YouSaidIShouldWriteABook
Blah blah blah

restricting always leads to binges. Always.
Sun Feb 27 2011

I have not written a journal or diary entry for a while now. My life has been different. Some good, and some bad.

 I used to restrict, then binge, then purge, start over. I have not been purging (by vomiting) at all for the last couple of weeks, and I have noticed something with the restricting-then-bingeing crap, too. When I was trying more to eat real meals during the day, I binged. When I kept slipping and not being able to eat and restricting again, I stopped bingeing. It's not the lack of sweet stuff around the house, or having houseguests. the pressure is off. I can breathe! I am not starving, but I am eating less meals and portions. I am trying to eat when hungry, and eat right. Yesterday I didn't eat at all during the day then had an oatmeal and a fruit and yogurt parfeit from mcdonalds for dinner and crap, I did end up bingeing but forgot. I got shown once more why restricting isn't working, how I'll eventually binge anyway. Why can't I tell myself that and that be enough to prevent me from restricting, though?
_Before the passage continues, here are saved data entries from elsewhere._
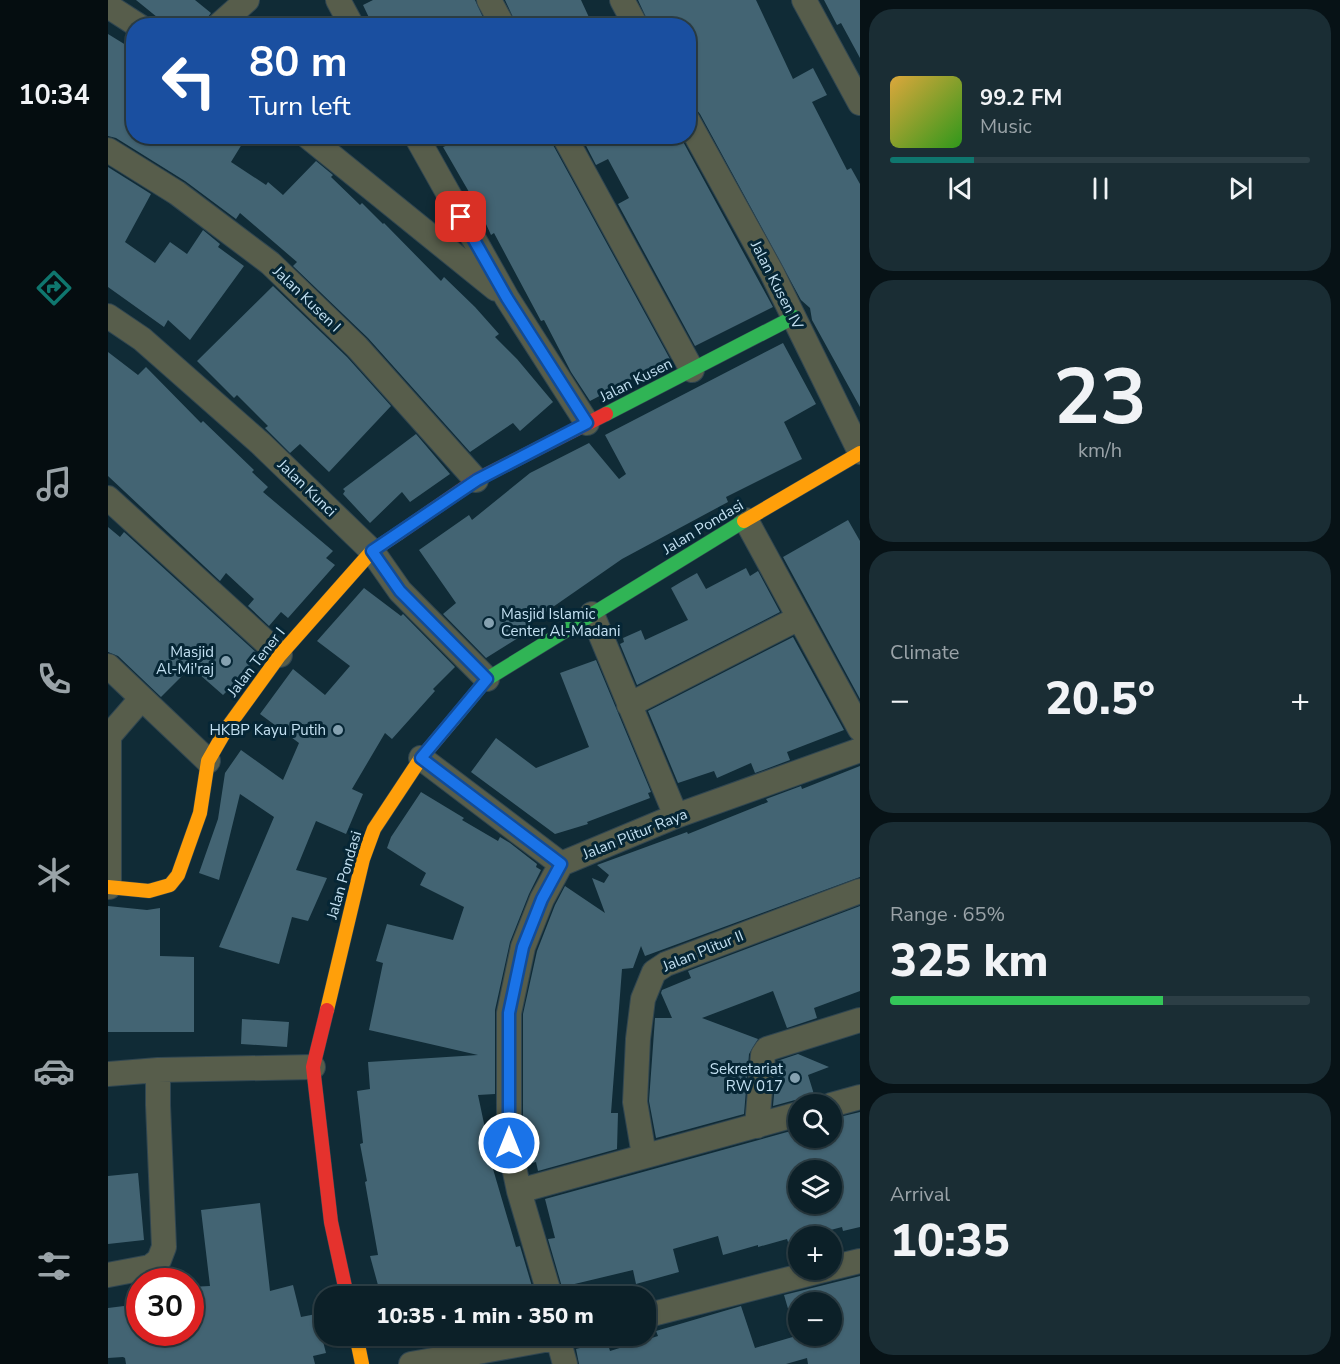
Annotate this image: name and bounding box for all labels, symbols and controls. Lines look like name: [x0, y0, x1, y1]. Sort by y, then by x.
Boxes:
text: 80 m: [249, 34, 348, 91]
icon: left: [150, 42, 228, 120]
text: 10:34: [18, 77, 90, 114]
text: 99.2 FM: [980, 83, 1062, 113]
text: Turn left: [249, 88, 350, 125]
text: Music: [980, 113, 1032, 140]
icon: previous: [944, 172, 977, 205]
icon: pause: [1084, 172, 1117, 205]
icon: next: [1224, 172, 1257, 205]
pin: [435, 191, 486, 242]
icon: arrive: [444, 200, 477, 233]
street label: Jalan Kusen IV: [746, 236, 808, 333]
street label: Jalan Kusen I: [268, 261, 345, 336]
icon: directions: [33, 267, 75, 309]
text: 23: [1053, 344, 1147, 451]
street label: Jalan Kusen: [595, 353, 676, 407]
text: km/h: [1078, 437, 1122, 464]
street label: Jalan Kunci: [273, 454, 341, 521]
icon: music: [33, 463, 75, 505]
street label: Jalan Pondasi: [658, 495, 747, 560]
place label: Masjid Islamic Center Al-Madani: [501, 604, 621, 641]
marker: Masjid Islamic Center Al-Madani: [482, 616, 496, 630]
street label: Jalan Tener I: [222, 623, 289, 702]
text: Climate: [890, 639, 959, 666]
place label: Masjid Al-Mi'raj: [156, 642, 214, 679]
marker: Masjid Al-Mi'raj: [219, 654, 233, 668]
icon: phone: [33, 658, 75, 700]
text: 20.5°: [1045, 669, 1155, 730]
text: −: [890, 678, 910, 723]
text: +: [1290, 678, 1310, 723]
place label: HKBP Kayu Putih: [209, 720, 326, 740]
marker: HKBP Kayu Putih: [331, 723, 345, 737]
street label: Jalan Plitur Raya: [579, 804, 690, 864]
street label: Jalan Pondasi: [322, 829, 366, 922]
icon: climate: [33, 854, 75, 896]
text: Range · 65%: [890, 901, 1005, 928]
street label: Jalan Plitur II: [659, 926, 746, 977]
text: 325 km: [890, 931, 1049, 992]
icon: car: [33, 1050, 75, 1092]
place label: Sekretariat RW 017: [710, 1059, 784, 1096]
marker: Sekretariat RW 017: [788, 1071, 802, 1085]
map controls: [788, 1094, 842, 1346]
button: search: [788, 1094, 842, 1148]
position arrow: [477, 1111, 541, 1175]
button: layers: [788, 1160, 842, 1214]
text: Arrival: [890, 1181, 950, 1208]
text: 10:35: [890, 1211, 1010, 1272]
button: +: [788, 1226, 842, 1280]
icon: filters: [33, 1245, 75, 1287]
speed limit sign: 30: [126, 1268, 204, 1346]
button: −: [788, 1292, 842, 1346]
text: 10:35 · 1 min · 350 m: [376, 1301, 594, 1331]

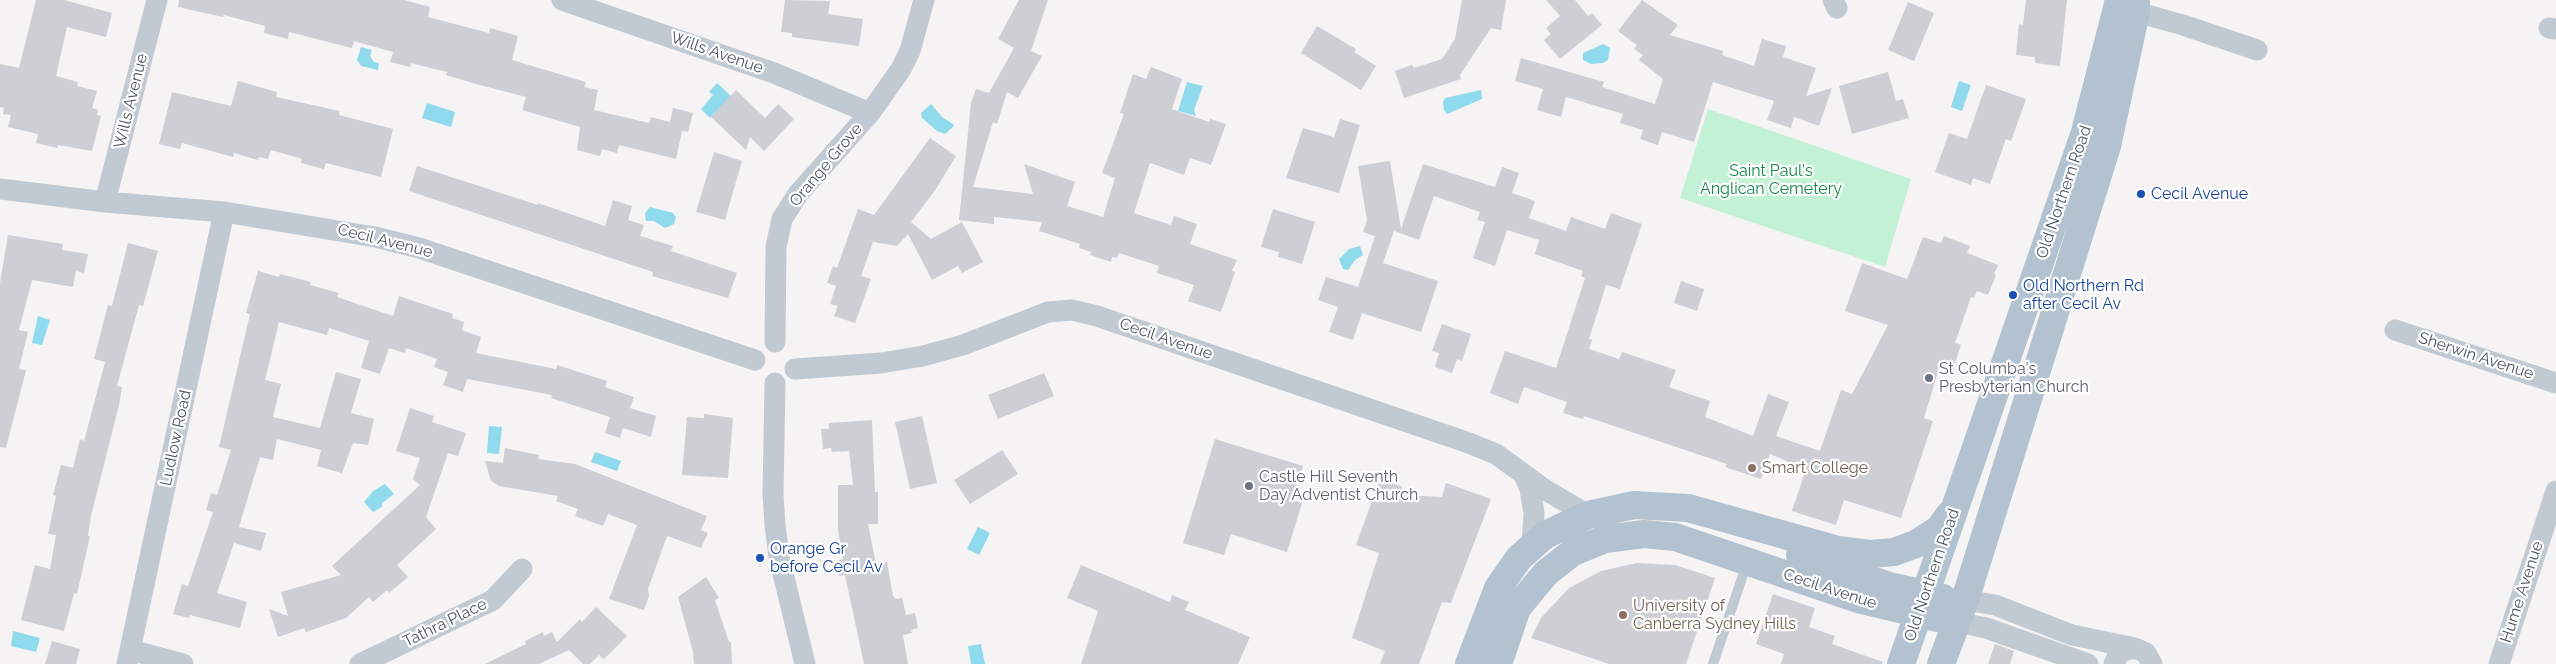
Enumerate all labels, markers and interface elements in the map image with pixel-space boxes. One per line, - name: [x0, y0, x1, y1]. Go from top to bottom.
- street label: Wills Avenue: [668, 28, 766, 78]
- street label: Wills Avenue: [110, 52, 152, 150]
- street label: Orange Grove: [786, 120, 866, 210]
- street label: Old Northern Road: [2032, 123, 2096, 261]
- park label: Saint Paul's Anglican Cemetery: [1700, 161, 1842, 199]
- place label: Cecil Avenue: [2151, 184, 2248, 204]
- marker: Cecil Avenue: [2135, 188, 2147, 200]
- street label: Cecil Avenue: [336, 220, 434, 262]
- place label: Old Northern Rd after Cecil Av: [2023, 276, 2144, 314]
- marker: Old Northern Rd after Cecil Av: [2007, 289, 2019, 301]
- street label: Cecil Avenue: [1117, 314, 1215, 364]
- street label: Sherwin Avenue: [2416, 328, 2536, 384]
- place label: St Columba's Presbyterian Church: [1939, 359, 2089, 397]
- marker: St Columba's Presbyterian Church: [1923, 372, 1935, 384]
- street label: Ludlow Road: [156, 388, 196, 488]
- place label: Smart College: [1762, 458, 1868, 478]
- marker: Smart College: [1746, 462, 1758, 474]
- place label: Castle Hill Seventh Day Adventist Church: [1259, 467, 1418, 505]
- marker: Castle Hill Seventh Day Adventist Church: [1243, 480, 1255, 492]
- street label: Old Northern Road: [1900, 506, 1964, 644]
- place label: Orange Gr before Cecil Av: [770, 539, 882, 577]
- street label: Hume Avenue: [2497, 539, 2547, 645]
- marker: Orange Gr before Cecil Av: [754, 552, 766, 564]
- street label: Cecil Avenue: [1781, 565, 1879, 613]
- street label: Tathra Place: [400, 594, 490, 652]
- place label: University of Canberra Sydney Hills: [1633, 596, 1796, 634]
- marker: University of Canberra Sydney Hills: [1617, 609, 1629, 621]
I hope I can go to church and get there on time in the morning. I miss my church family. We have just had an addition to it, and are getting ready to see a great couple get married. Life goes on. I want my kids to go to this school where people who go to our church teach at. I love them, and want to be connected with them again, and keep learning more about God and the bible, as well. I need church, and my church. I need to be a better mom, person and christian. I need to get something going right, and stick with it! I am feeling so frustrated with myself. I won't give up! It's not too late!